A number of reviews for Apple’s new VR headset have been published, but the only one I think is worth reading is, surprisingly, the one published by The Verge. Both the written and video review are excellent, and go into every possible little detail of the new device. Nilay Patel concludes:

But one of the oldest rules we have here at The Verge is that you have to review what’s in the box — the product that’s shipping today, not the promise of improvements yet to come. And so I keep coming back to all the questions I’ve been asking myself ever since I first strapped the Vision Pro onto my head. Starting, of course, with the most important:

  • Do you want a computer that messes up your hair every time you use it?
  • Do you want a computer that smears your makeup every time you use it, if you wear makeup?
  • Do you want a computer that allows the Walt Disney Company to prevent you from taking pictures of what you see?
  • Do you want to use a computer where you easily can’t show anyone else what you’re looking at?
  • Do you think the fanciest TV you own should have HDMI inputs?
  • Do you want to use a computer that doesn’t work as well in a dark room?
  • Do you want to use a computer that is always looking at your hands?
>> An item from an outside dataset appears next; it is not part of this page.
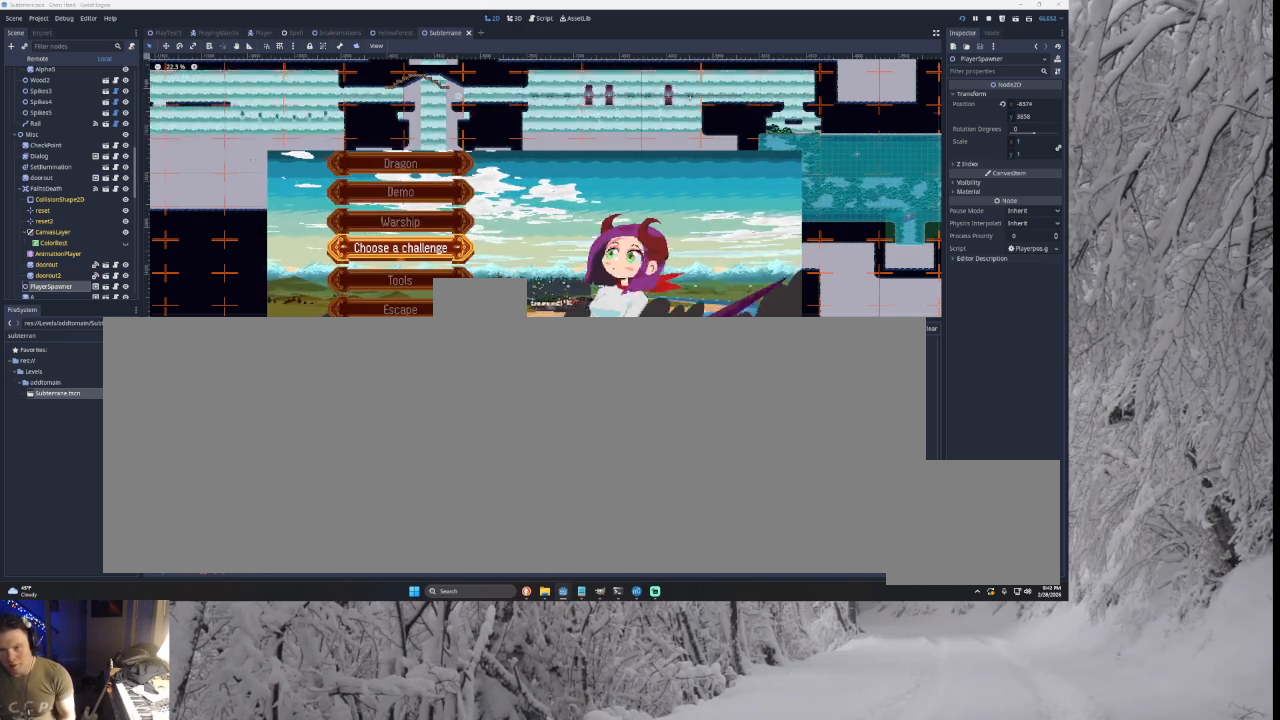
{"buttons": [], "left_stick": "center", "right_stick": "center", "events": []}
That is a lot of tradeoffs — big tradeoffs, not little ones. And the biggest tradeoff of all is that using the Vision Pro is such a lonely experience, regardless of the weird ghost eyes on the front. You’re in there, having experiences all by yourself that no one else can take part in. After using the Vision Pro for a while, I’ve come to agree with what Tim Cook has been saying for so long: headsets are inherently isolating. That’s fine for traditional VR headsets, which have basically turned into single-use game consoles over the past decade, but it’s a lot weirder for a primary computing device.

I don’t want to get work done in the Vision Pro. I get my work done with other people, and I’d rather be out here with them.
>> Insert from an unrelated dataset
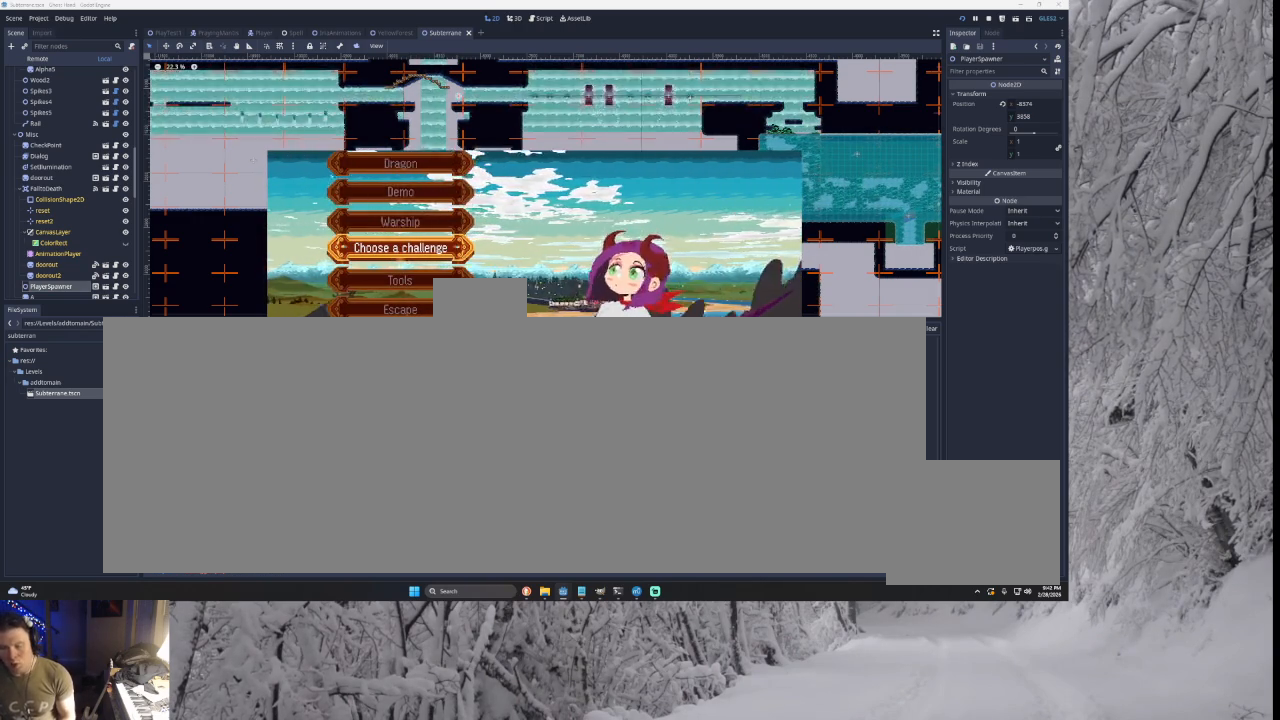
{"buttons": [], "left_stick": "center", "right_stick": "center", "events": [[67, "SQUARE", "down"], [200, "SQUARE", "up"]]}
↫ Nilay Patel at The Verge

The basic gist is that the Vision Pro is simply cumbersome and unpleasant to use, exactly what many people have been suspecting since the day it was unveiled. I’ve been asking a very simple question on Mastodon nobody has been able to answer yet: is there anything you do on your phone, laptop, or desktop, that the Vision Pro can do better, easier, quicker? Now that the reviews are here, not even the people using it can provide an answer.

And think about that last point in the list above. It’s a private computer that’s always looking at your hands.